Одно из немногих моих детских воспоминаний — уходящий ввысь книжный шкаф с широкими стенками, по которым стекает причудливый деревянный узор. Где-то далеко под потолком находятся невидимые полки, с которых родители доставали удивительные предметы: матрешку, индийского слона, круглый будильник, очки, иногда тяжелые плотные книги. Ах, как хотелось овладеть хранящимися там сокровищами. Непреодолимое желание вылилось в отчаянную альпинистскую экспедицию… увы, неудачную: шкаф опрокинулся, засыпав меня книгами и придавив своей массивной плотью. Услышав грохот, мама примчалась из кухни, с завидным самообладанием раскидала завалы, рывком подняла и поставила деревянный каркас на место, подхватила на руки веречавшее чадо и бросилась к телефону.
Когда приехала скорая помощь, я уже не вопил во весь голос, а лишь подвывал от испуга и саднящей боли. Пожилой доктор долго мял ребра, сгибал руки, ноги, ощупывал голову.
— В рубашке ваш сын родился, — сказал он, — только ушибы. Залез бы повыше — и всё.

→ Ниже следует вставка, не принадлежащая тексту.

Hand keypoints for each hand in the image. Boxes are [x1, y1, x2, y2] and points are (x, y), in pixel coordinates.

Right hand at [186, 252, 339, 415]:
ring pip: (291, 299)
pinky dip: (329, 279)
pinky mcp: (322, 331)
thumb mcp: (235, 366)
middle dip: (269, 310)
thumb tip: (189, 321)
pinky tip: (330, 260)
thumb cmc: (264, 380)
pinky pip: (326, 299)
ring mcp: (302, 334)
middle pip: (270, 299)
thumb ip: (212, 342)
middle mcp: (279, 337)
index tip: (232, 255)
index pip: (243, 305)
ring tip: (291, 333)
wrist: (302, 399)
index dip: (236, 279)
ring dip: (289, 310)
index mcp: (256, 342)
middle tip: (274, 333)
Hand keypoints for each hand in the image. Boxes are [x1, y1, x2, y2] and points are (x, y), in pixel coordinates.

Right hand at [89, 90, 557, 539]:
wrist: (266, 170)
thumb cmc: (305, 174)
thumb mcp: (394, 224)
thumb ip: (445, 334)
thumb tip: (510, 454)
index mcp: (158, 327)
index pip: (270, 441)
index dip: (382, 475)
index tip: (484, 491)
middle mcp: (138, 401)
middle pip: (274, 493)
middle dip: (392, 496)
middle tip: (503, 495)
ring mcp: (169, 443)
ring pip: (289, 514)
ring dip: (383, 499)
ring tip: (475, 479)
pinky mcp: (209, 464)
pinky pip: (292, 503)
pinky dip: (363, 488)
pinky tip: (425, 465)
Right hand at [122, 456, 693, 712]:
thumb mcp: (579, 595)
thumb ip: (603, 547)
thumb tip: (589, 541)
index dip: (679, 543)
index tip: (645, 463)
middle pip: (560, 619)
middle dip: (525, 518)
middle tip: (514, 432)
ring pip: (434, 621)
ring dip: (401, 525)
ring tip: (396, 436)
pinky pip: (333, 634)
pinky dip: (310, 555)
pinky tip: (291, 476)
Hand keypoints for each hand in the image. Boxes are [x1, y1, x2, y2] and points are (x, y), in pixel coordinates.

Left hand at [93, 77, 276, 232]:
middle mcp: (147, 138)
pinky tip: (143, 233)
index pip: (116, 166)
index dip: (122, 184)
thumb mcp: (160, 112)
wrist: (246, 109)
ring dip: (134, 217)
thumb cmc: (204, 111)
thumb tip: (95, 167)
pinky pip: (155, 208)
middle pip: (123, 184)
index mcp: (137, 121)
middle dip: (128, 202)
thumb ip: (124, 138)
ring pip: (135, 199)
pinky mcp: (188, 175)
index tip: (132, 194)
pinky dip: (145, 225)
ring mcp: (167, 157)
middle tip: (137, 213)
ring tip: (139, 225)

— Что — всё? — задним числом испугалась мама.
— Минимум госпитализация.
Мама разрыдалась. На врача её слезы не произвели никакого впечатления.

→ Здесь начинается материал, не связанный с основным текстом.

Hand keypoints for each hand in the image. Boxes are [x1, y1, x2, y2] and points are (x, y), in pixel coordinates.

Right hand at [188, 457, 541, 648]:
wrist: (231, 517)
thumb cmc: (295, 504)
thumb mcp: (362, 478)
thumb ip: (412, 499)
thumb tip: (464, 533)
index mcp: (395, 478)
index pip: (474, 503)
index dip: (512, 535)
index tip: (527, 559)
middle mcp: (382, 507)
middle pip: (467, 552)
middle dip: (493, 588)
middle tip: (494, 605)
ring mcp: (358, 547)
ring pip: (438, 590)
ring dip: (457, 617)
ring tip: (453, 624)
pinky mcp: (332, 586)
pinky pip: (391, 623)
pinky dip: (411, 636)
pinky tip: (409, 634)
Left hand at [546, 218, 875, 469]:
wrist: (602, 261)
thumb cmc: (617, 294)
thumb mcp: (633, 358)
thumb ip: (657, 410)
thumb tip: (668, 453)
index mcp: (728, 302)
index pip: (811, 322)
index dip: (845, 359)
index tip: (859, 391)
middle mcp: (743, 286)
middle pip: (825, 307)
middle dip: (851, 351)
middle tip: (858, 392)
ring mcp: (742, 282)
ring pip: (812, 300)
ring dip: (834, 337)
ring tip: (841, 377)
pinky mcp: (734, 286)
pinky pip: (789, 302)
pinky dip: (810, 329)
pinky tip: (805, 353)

— Вы понимаете, что могли потерять ребенка? — безжалостно произнес он. — Мебель надо крепить к стене.
————
После неудачного восхождения я начал относиться к шкафу с осторожностью, избегая фамильярностей. Внизу, у самых его корней, стояла густая тишина, куда погрузиться мог лишь я один. Мечтать над иллюстрациями из огромных фолиантов, которые я с трудом снимал с первой полки и распахивал, словно крылья сказочных птиц, прямо на оливковом паркете. Разгадывать черные иероглифы букв, плывущих по белому полотну бумаги в строгом, но загадочном порядке. Класть ладонь на переплетение древесных сосудов, мерцающих сквозь золотой глянец, и медленно скользить по кленовой реке, пытаясь найти выход из лабиринта прожилок. У подножия шкафа рождались сны беспечной страны детства, надежно хранимой дремлющим в дереве древним покоем.

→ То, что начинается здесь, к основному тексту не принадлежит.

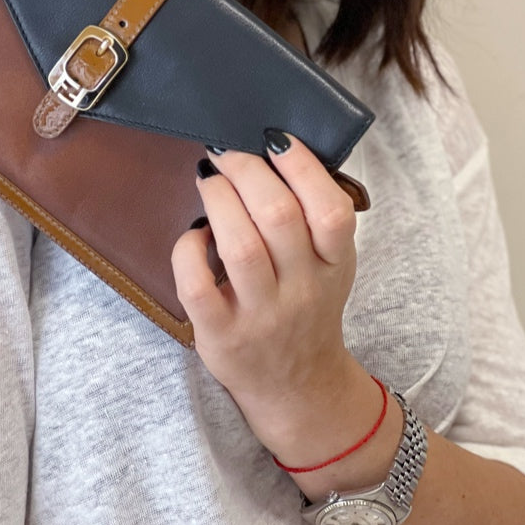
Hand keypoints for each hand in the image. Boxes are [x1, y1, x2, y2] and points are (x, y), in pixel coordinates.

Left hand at [170, 131, 362, 453]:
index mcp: (336, 265)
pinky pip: (197, 284)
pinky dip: (189, 249)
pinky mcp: (221, 336)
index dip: (302, 167)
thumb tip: (272, 146)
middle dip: (246, 170)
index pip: (331, 211)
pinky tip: (195, 235)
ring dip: (218, 199)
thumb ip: (316, 213)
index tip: (275, 139)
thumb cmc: (306, 305)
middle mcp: (302, 290)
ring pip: (238, 246)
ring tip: (210, 179)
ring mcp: (261, 316)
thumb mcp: (332, 264)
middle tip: (226, 152)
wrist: (296, 385)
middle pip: (278, 217)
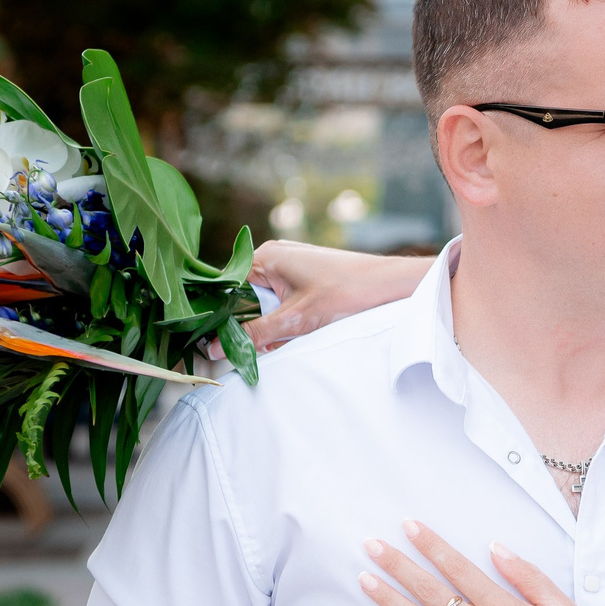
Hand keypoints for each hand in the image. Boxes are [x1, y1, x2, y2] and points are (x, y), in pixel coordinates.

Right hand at [232, 240, 429, 355]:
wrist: (388, 285)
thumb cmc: (345, 293)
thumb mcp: (296, 320)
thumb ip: (255, 334)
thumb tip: (216, 349)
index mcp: (264, 258)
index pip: (225, 287)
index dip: (220, 314)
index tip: (217, 340)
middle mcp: (272, 256)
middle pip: (243, 296)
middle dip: (251, 324)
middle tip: (263, 343)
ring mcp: (288, 265)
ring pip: (263, 302)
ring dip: (271, 325)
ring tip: (289, 336)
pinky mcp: (302, 276)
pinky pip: (281, 301)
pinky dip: (286, 319)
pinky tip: (300, 329)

Читать запоем я начал, когда дорос до четвертого яруса. Тишина наполнилась гулом истории: греческие галеры таранили тяжелые персидские суда, дикая конница Ганнибала накатывалась на железные римские легионы, звенела сталь мушкетерской шпаги, лязгали рыцарские доспехи, отважный Дежнев пробирался сквозь ледяные торосы, в океан погружался бесстрашный Кусто. Над лакированным морем бушевали тайфуны, летели, склонившись над волнами, легкие парусники, поднимались утесы континентов, из глубины светили глаза батискафов, вулканы извергали бумажное пламя. За каждым переплетом открывался новый космос. Узенькая полка, словно мифический алеф, вмещала тысячи миров, собирая все отражения вселенной в одну точку.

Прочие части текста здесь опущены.